[Saved entries]
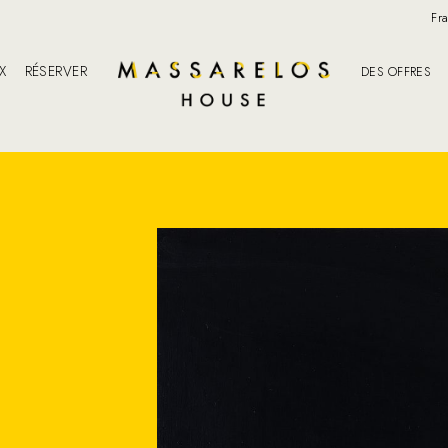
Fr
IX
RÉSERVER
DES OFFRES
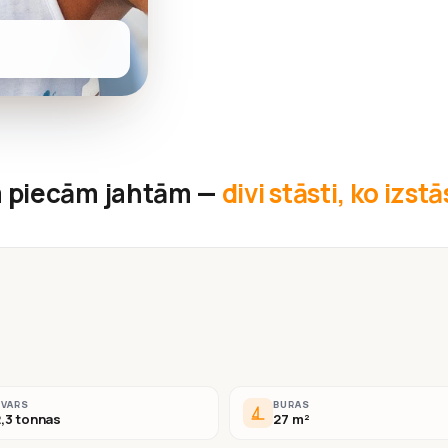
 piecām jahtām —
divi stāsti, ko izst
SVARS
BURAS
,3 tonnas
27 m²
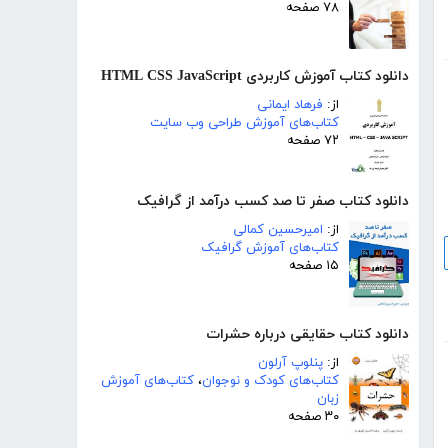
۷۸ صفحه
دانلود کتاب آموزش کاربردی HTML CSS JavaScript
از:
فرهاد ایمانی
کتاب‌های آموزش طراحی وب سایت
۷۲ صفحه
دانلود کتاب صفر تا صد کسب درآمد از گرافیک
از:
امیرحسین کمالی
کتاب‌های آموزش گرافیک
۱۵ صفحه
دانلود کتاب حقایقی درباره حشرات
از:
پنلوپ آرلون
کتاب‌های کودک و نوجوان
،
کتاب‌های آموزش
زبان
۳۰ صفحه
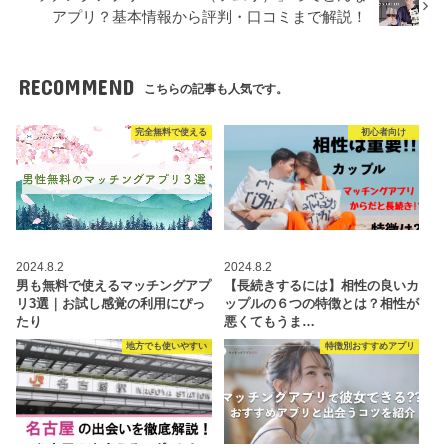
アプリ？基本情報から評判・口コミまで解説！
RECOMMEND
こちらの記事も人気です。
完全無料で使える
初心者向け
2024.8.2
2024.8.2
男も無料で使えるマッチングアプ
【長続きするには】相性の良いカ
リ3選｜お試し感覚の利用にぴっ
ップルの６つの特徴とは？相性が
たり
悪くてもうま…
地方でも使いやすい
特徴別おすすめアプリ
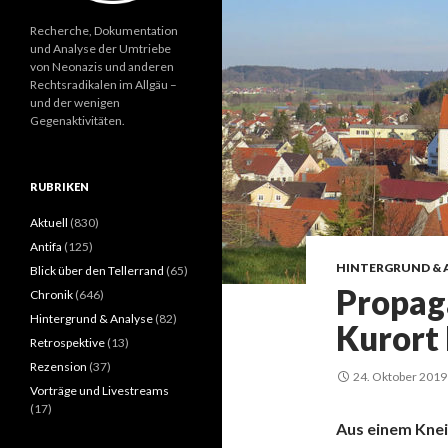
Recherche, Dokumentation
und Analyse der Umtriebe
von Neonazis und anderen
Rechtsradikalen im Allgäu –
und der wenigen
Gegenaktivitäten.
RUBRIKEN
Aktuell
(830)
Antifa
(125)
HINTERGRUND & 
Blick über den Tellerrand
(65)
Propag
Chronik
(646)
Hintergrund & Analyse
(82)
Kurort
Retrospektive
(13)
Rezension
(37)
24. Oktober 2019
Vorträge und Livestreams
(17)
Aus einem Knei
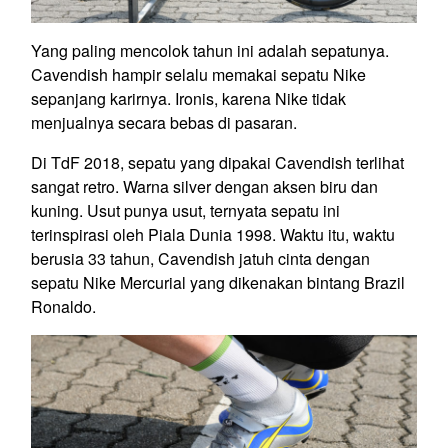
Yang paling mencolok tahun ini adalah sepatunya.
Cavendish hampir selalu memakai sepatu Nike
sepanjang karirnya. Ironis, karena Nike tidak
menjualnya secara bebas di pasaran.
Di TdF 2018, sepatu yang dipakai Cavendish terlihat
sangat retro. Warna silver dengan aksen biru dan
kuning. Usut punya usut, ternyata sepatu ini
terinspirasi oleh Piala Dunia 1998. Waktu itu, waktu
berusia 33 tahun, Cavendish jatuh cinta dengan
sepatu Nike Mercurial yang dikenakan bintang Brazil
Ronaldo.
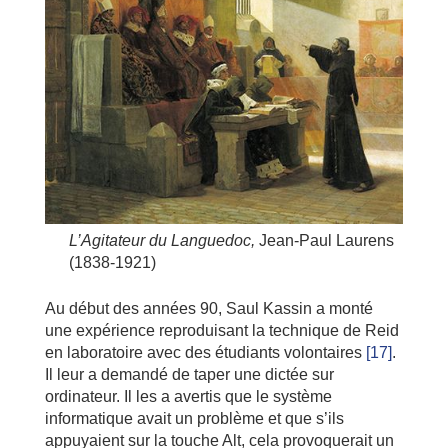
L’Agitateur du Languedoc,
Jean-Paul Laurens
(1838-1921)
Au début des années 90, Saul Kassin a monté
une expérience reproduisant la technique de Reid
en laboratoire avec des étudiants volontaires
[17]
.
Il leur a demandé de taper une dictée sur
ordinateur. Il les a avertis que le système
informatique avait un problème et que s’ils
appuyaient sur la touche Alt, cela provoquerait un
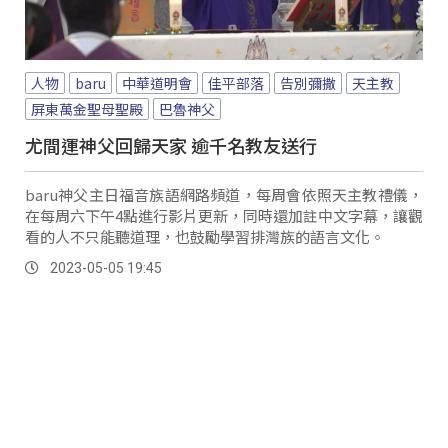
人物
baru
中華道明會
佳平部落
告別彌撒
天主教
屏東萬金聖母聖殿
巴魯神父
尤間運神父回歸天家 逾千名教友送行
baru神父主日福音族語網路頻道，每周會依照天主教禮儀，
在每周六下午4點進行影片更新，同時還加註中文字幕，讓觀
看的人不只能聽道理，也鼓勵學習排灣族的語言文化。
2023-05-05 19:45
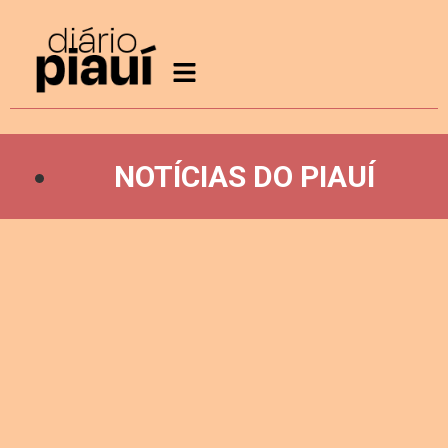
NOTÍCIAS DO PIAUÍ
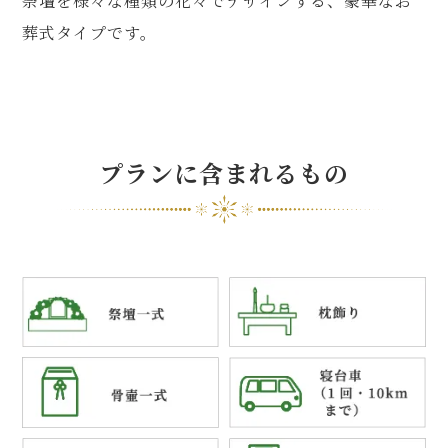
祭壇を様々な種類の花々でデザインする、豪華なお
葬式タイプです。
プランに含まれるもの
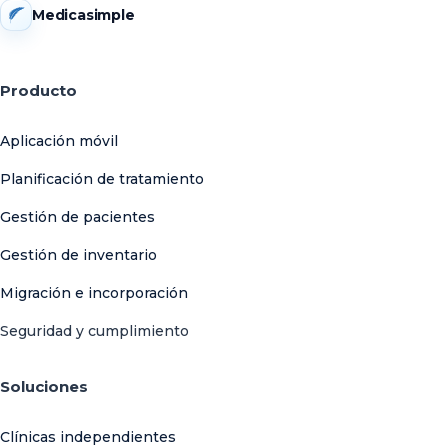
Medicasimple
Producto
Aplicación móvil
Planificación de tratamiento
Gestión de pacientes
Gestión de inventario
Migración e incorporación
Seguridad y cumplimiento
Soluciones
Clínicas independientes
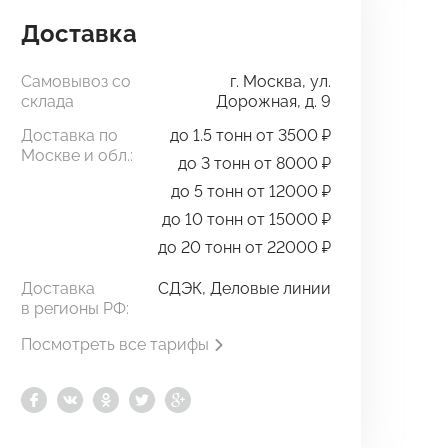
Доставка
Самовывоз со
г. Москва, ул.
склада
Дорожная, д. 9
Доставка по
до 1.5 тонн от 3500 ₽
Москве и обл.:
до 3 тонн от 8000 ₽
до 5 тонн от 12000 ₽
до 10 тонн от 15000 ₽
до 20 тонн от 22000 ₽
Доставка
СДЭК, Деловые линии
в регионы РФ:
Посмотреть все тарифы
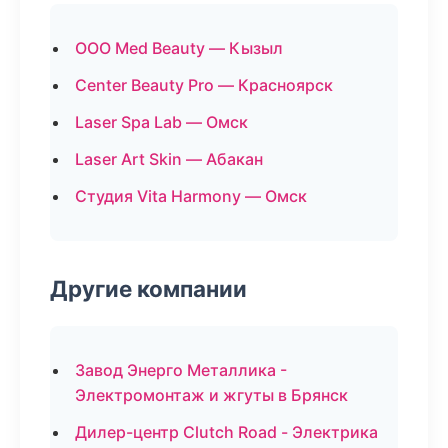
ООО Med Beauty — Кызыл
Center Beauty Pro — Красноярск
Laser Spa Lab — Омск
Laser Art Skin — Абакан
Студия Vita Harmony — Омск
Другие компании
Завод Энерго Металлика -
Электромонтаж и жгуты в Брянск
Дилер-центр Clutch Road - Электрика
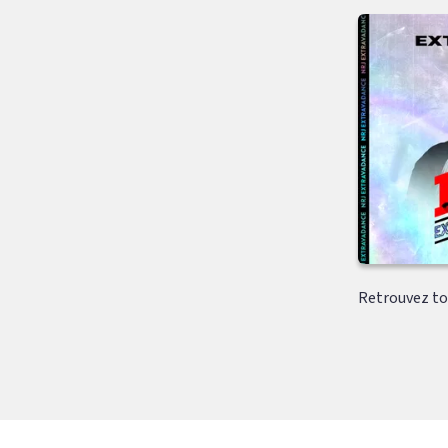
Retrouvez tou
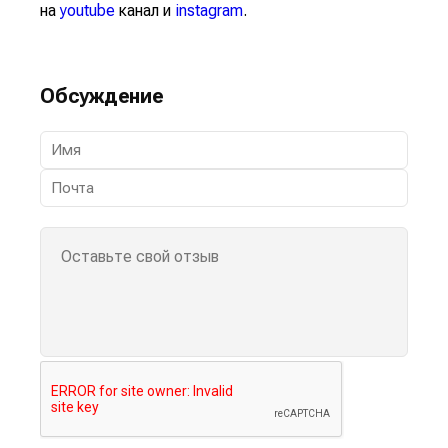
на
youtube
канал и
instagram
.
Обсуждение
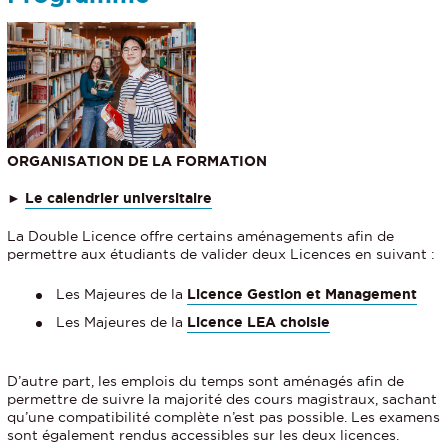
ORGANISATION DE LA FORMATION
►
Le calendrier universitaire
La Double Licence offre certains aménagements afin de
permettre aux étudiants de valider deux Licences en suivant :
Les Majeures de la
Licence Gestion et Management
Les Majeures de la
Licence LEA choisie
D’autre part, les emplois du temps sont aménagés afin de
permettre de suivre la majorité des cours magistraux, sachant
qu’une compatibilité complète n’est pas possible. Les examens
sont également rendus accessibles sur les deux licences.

**TASK BRIEF**
Each line from the one containing "qu’une compatibilité complète" through the last line of the entries above is to be returned exactly, and no others.

**TASK RESPONSE**
qu’une compatibilité complète n’est pas possible. Les examens
sont également rendus accessibles sur les deux licences.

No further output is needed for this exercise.